The actors are not professionals, but local people playing characters with their own names. Wei Minzhi, a red-cheeked 13-year-old who usually looks very intent, stars as Wei, a substitute teacher, also very intent. The village's schoolmaster has been called away to his mother's deathbed, and Wei's assignment is to teach the grade school class.

To assist her in this task, she is supplied with one piece of chalk for every day the teacher will be away. And she gets strict instructions: Since the school's subsidy depends on its head count, she is to return the full class to the teacher--"not one less." Keeping all the students in class is more important than anything she teaches them, and indeed she isn't a lot more advanced than her students. This isn't one of those movies where the inspired teacher awakens the minds and spirits of her class; Wei copies lessons on the board and blocks the door.

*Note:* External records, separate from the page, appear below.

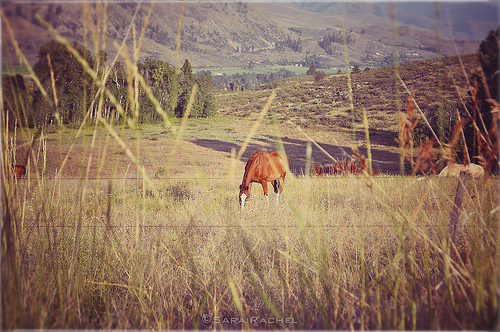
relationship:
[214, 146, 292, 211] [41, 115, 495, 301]
horse in field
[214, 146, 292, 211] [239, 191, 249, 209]
horse has stripe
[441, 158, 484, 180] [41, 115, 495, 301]
rock in field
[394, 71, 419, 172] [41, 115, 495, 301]
tree in field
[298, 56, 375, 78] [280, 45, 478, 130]
trees on hill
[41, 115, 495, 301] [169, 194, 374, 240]
field has grass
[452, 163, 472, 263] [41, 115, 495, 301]
post in field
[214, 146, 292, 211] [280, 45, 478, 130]
horse near hill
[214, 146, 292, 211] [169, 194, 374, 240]
horse eating grass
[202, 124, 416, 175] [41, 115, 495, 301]
shadows on field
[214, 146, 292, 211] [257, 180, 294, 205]
horse has legs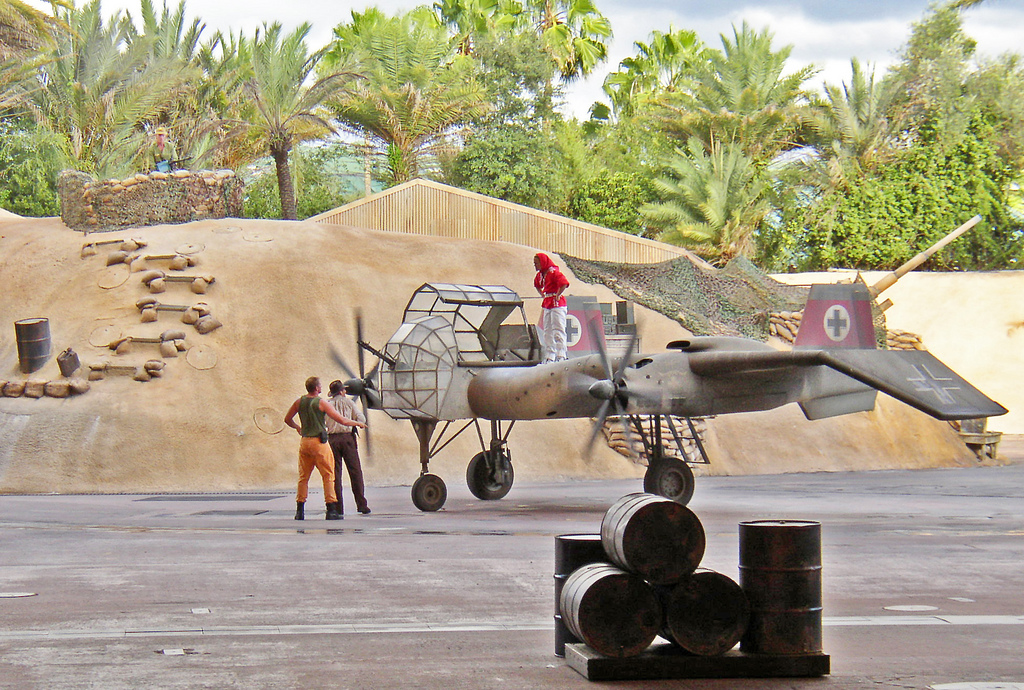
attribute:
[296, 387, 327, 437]
shirt — green, sleeveless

These early scenes are interesting in the way they don't exploit the obvious angles of the story. This isn't a pumped-up melodrama or an inspirational tearjerker, but a matter-of-fact look at a poor rural area where necessity is the mother of invention and everything else. When one of her students, Zhang (Zhang Huike), runs away to look for work in the big city, Wei determines to follow him and bring him back. This is not an easy task. It involves raising the money to buy a bus ticket. Wei puts the whole class to work shifting bricks for a local factory to earn the funds. She eventually does get to the city, Jiangjiakou, and her encounters with bureaucracy there are a child's shadow of the heroine's problems in Zhang Yimou's "The Story of Qui Ju" (1992).